Stallworth played in but 11 games with just seven starts and caught the grand total of 17 passes for 170 yards (10.0) and one measly touchdown. That placed him seventh on the team in catches.

But it was the way it all transpired that really hurt the Browns and left a bad taste in some people's mouths. The club very much needed him for its nationally-televised regular-season opener against the Dallas Cowboys, which, some experts said, was a Super Bowl preview. Edwards had missed most of training camp and the preseason with a foot laceration incurred when he was stepped on while running post-practice sprints in his sock feet. The culprit in cleats? None other than Stallworth.

But that was an accident. Don't blame Stallworth for that.

However, Edwards was extremely rusty as he returned to face the Cowboys, so he was far from being at the top of his game. Jurevicius was missing with what turned out to be a season-ending situation stemming from staph infections after having offseason knee surgery.

So with the Browns counting on Stallworth to come through for them against the Cowboys, he begged out of the game with a quadriceps injury after head coach Romeo Crennel had turned in his list of inactives for the contest. The Browns were thus stuck with a player who couldn't play, shrinking their roster of available players to 44.

That forced Syndric Steptoe, who had spent all of his rookie season of 2007 on the practice squad, into a starting role alongside Edwards. Steptoe caught one pass, one less than Edwards, in the game, and the two combined for just 26 receiving yards.

So aside from tight end Kellen Winslow, who had a game-high five catches for 47 yards, the Browns' top weapons in the passing attack were either missing or not running on all cylinders. It's not a surprise, then, that quarterback Derek Anderson was just 11-of-24 passing for 114 yards and one touchdown, or that the Browns got manhandled 28-10.

Stallworth remained out for the next three games as well, helping the Browns to start the year in a huge hole at 1-3. He returned for the Monday night game against the New York Giants, but with just two catches for 19 yards, he was not much of a contributing factor in the big 35-14 win over the defending Super Bowl champions.

That victory stopped the Browns' bleeding only momentarily. Their once-hopeful season was already spiraling out of control. They won just two of their next 11 to finish 4-12, helping to cause general manager Phil Savage, the man who had signed him, and Crennel to both be fired.

Eric Mangini was hired as head coach and used his second-round choices in the 2009 NFL Draft to take a pair of wide receivers in Brian Robiskie of Chagrin Falls (Ohio) High School and Ohio State, and Mohamed Massaquoi. Plus the coach brought in two accomplished veterans in David Patten and Mike Furrey. In addition, there's versatile veteran Joshua Cribbs and little-known virtual rookie Lance Leggett, who made the most impressive play of last Sunday's intrasquad scrimmage with a 51-yard touchdown catch from Brady Quinn, and is going to be hard to push off the roster.

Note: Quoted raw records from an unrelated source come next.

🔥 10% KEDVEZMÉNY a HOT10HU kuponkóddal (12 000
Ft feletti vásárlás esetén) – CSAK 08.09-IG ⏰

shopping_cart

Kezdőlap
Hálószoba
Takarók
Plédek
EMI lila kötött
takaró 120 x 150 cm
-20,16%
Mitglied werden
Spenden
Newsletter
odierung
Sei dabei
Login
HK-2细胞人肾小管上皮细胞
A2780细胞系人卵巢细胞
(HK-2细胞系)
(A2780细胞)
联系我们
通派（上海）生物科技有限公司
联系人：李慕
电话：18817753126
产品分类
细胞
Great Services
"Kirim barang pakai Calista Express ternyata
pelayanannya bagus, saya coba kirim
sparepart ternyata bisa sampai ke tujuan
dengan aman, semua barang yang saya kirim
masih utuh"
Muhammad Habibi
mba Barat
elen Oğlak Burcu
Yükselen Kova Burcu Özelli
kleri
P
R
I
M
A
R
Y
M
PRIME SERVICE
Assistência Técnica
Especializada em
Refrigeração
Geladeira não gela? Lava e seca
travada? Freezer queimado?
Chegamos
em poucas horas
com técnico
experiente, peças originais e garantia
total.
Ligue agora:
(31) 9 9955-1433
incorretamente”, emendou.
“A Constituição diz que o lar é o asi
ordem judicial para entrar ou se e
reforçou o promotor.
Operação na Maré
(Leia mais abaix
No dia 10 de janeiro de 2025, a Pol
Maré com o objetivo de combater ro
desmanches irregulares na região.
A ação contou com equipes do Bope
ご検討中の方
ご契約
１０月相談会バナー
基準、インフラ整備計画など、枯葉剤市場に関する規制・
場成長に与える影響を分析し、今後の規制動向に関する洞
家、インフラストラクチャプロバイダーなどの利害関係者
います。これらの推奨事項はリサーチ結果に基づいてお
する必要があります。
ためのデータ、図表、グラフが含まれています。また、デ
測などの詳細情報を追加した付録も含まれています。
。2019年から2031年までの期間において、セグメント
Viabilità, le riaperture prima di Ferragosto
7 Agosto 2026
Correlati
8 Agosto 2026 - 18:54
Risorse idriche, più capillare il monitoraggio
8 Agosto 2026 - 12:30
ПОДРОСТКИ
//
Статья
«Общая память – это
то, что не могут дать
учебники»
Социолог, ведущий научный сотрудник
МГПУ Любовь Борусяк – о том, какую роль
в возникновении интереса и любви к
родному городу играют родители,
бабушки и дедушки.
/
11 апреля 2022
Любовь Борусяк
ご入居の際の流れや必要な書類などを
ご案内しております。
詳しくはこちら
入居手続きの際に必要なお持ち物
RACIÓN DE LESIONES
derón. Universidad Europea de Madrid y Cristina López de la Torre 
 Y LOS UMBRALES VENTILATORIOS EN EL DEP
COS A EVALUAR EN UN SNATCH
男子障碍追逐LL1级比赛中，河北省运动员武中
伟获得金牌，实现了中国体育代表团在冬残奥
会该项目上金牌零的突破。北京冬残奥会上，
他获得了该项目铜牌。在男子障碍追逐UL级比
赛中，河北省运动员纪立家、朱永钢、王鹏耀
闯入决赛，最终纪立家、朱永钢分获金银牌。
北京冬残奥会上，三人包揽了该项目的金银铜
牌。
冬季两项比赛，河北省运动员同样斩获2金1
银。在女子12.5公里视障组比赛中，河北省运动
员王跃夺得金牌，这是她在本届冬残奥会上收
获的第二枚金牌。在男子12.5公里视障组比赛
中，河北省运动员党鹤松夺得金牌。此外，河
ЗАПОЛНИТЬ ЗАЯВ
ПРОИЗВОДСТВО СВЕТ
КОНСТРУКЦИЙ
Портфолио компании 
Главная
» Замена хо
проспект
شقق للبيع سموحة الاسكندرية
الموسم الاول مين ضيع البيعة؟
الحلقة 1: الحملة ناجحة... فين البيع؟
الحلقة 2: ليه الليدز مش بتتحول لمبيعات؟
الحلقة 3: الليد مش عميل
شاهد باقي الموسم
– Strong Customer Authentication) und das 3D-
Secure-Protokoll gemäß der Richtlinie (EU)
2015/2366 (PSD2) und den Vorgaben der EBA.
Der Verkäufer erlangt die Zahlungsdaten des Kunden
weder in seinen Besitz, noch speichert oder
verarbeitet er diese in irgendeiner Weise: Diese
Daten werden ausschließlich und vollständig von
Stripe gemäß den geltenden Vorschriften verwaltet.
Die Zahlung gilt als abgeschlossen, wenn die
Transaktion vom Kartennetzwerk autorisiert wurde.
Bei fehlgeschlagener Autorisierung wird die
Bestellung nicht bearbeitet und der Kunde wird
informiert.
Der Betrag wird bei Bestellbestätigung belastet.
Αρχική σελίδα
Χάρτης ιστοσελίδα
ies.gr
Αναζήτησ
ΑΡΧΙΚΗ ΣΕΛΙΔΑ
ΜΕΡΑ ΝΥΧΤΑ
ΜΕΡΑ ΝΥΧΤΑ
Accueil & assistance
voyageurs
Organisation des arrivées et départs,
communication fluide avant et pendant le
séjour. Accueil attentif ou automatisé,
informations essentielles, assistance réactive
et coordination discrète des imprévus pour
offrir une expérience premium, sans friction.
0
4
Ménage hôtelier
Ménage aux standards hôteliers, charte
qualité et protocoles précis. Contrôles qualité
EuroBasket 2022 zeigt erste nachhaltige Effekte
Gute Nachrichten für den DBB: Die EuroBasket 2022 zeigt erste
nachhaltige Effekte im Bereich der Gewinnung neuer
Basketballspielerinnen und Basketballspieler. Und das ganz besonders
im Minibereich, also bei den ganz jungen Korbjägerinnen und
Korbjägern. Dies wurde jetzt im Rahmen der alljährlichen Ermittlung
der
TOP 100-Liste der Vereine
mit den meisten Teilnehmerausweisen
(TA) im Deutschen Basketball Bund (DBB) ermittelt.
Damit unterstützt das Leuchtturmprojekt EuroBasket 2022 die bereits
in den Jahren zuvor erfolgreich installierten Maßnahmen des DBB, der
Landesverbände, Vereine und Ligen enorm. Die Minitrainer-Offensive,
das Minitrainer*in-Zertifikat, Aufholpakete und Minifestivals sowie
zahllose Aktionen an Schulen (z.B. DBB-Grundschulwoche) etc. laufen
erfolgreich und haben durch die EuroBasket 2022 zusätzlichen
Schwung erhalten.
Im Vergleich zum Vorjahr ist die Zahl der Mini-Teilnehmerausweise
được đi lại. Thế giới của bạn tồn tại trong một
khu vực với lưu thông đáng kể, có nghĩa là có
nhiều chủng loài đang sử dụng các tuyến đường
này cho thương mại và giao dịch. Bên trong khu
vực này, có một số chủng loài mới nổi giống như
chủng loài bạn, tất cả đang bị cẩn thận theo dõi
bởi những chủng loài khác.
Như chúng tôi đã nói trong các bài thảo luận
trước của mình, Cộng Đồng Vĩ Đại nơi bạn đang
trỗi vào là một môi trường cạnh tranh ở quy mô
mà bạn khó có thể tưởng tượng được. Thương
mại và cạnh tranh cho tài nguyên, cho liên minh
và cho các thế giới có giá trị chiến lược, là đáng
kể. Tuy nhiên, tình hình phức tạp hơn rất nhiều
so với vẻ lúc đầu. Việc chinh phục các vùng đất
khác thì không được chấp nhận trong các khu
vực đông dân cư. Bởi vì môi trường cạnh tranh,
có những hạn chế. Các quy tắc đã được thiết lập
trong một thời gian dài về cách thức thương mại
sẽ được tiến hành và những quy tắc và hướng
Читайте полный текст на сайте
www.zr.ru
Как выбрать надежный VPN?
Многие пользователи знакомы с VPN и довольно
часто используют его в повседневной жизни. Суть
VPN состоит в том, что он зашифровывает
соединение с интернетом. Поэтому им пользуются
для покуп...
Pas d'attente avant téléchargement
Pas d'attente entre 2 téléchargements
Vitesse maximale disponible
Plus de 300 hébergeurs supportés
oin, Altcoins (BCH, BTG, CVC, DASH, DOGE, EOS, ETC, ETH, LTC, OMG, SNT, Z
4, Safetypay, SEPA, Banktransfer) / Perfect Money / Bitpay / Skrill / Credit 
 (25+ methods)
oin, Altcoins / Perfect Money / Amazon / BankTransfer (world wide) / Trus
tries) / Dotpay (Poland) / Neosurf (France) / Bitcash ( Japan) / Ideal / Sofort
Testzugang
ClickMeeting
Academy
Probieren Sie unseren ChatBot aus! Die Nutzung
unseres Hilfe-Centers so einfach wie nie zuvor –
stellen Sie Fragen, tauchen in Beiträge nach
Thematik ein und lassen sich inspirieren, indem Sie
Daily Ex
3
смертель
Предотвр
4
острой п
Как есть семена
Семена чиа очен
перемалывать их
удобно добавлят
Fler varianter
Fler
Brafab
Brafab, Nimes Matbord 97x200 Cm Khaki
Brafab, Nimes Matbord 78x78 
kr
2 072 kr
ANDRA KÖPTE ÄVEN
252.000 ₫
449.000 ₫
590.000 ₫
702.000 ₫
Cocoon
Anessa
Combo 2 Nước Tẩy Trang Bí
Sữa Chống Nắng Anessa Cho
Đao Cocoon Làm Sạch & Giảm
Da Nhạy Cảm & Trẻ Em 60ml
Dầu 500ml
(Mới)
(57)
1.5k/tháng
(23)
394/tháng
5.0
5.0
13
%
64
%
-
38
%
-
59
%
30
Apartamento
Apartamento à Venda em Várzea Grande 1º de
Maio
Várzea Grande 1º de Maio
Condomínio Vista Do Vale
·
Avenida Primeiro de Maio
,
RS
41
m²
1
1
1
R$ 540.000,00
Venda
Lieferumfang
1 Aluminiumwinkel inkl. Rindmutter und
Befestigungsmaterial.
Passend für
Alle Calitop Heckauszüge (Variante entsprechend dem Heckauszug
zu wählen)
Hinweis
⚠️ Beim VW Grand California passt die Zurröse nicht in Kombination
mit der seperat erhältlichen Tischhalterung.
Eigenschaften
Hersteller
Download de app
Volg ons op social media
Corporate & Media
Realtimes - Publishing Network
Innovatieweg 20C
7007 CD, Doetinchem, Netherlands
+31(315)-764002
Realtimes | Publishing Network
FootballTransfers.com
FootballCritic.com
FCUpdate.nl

So while this group right now is not going to make Browns fans forget the days of Dante Lavelli, Mac Speedie and Dub Jones, Paul Warfield and Gary Collins, Reggie Rucker and Dave Logan, and Webster Slaughter, Reggie Langhorne and Brian Brennan, it's basically a young group of wide receivers with some real ability and Mangini is more than willing to be patient with them and let them develop as he rebuilds the club.

With all that having been said, then, even if Stallworth were going to be with the Browns this year, would he really be an integral part of the team?

And with Mangini being a non-nonsense coach and a strict disciplinarian who doesn't tolerate mistakes on or off the field, it's hard to believe Stallworth will ever play another down for the Browns even after the suspension is lifted at some point.

So from a football playing perspective only for the Browns, it's a loss that isn't.